Issa brothers’ EG Group launches huge $6.1 billion debt refinancing deal as loan deadlines loom

Zuber and Mohsin Issa (EG/PA)
Zuber and Mohsin Issa (EG/PA)

The Issa brothers’ EG Group has embarked on a staggering $6.1 billion debt refinancing deal as it faces looming deadlines over billions of pounds of loans.

The firm said today it had entered into discussions with lenders to extend the length of its loans as well as its overdraft facilities as it reported a first quarter drop in earnings.

The deal comprises loans of €2.12billion (£1.82 billion), $2.79 billion (£2.23 billion), £600 million and A$378 million (£202 million), according to Bloomberg data.

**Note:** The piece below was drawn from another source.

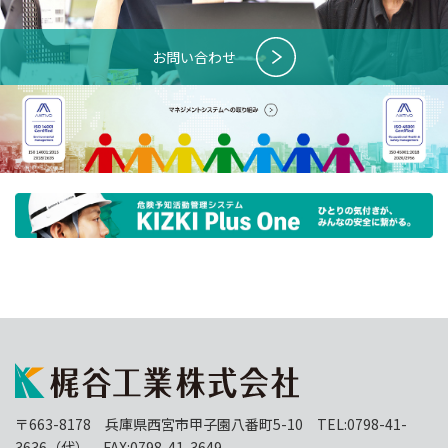
お問い合わせ
〒663-8178 兵庫県西宮市甲子園八番町5-10 TEL:0798-41-
3636（代） FAX:0798-41-3649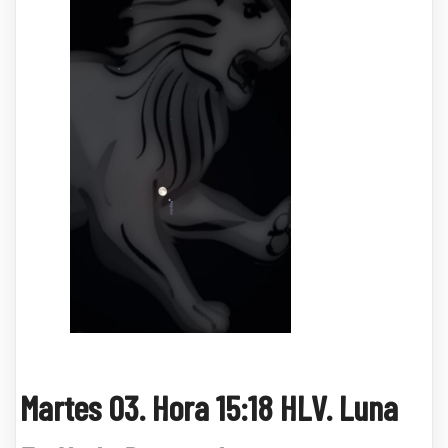
Martes 03. Hora 15:18 HLV. Luna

EG Group said: “The Group has launched a three year amend & extend of its term loans. The Group has already initiated a process with key relationship banks seeking both an extension of its RCF and banking facilities, and has received good support in this process.”

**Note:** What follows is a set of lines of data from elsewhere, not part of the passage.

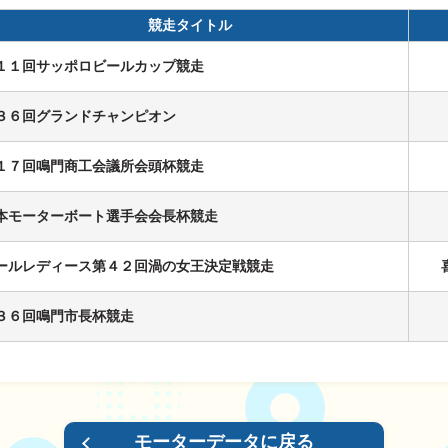
競走タイトル
１１回サッポロビールカップ競走
ス
３６回グランドチャンピオン
１７回鳴門商工会議所会頭杯競走
履歴
本モーターボート選手会会長杯競走
ールレディース第４２回渦の女王決定戦競走
３６回鳴門市長杯競走
モーターデータに戻る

The firm today reported first-quarter EBITDA of $228 million, a fall of 13% on the previous year, which it said was a reflection of “competitive market pressures following oil price decreases in the quarter.”

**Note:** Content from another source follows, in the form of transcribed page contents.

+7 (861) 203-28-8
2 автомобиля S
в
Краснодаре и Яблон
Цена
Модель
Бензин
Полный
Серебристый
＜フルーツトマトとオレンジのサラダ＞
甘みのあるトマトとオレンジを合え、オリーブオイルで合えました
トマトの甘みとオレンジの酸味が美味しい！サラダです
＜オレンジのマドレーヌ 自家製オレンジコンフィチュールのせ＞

It comes after the retail and petrol forecourt conglomerate sold off billions of pounds of assets in a bid to bear down on its heavy debt burden. In March, the company struck a $1.5 billion dollar sale and leaseback deal on its property in the US, while earlier this week, the firm sold the majority of its UK operations to Asda, also owned by the billionaire duo, in a £2.3 billion deal.

EG Group said the transactions are expected to reduce total net debt from $9.8 billion in March 2023 to $5.4 billion post-completion, with net leverage to fall from 6.3x to 4.9x.

Chair Stuart Rose told reporters that the primary purpose of the Asda deal was to expand the supermarket’s operations but “if as a consequence you’ve also got the opportunity to deleverage then what’s the problem with that?”

Zuber Issa said the sales “enable us to significantly reduce our overall leverage to below five times, in line with our financial policy and deleveraging strategy.

“We will now be addressing our upcoming maturities…which will help us to put in place a sustainable long-term capital structure.”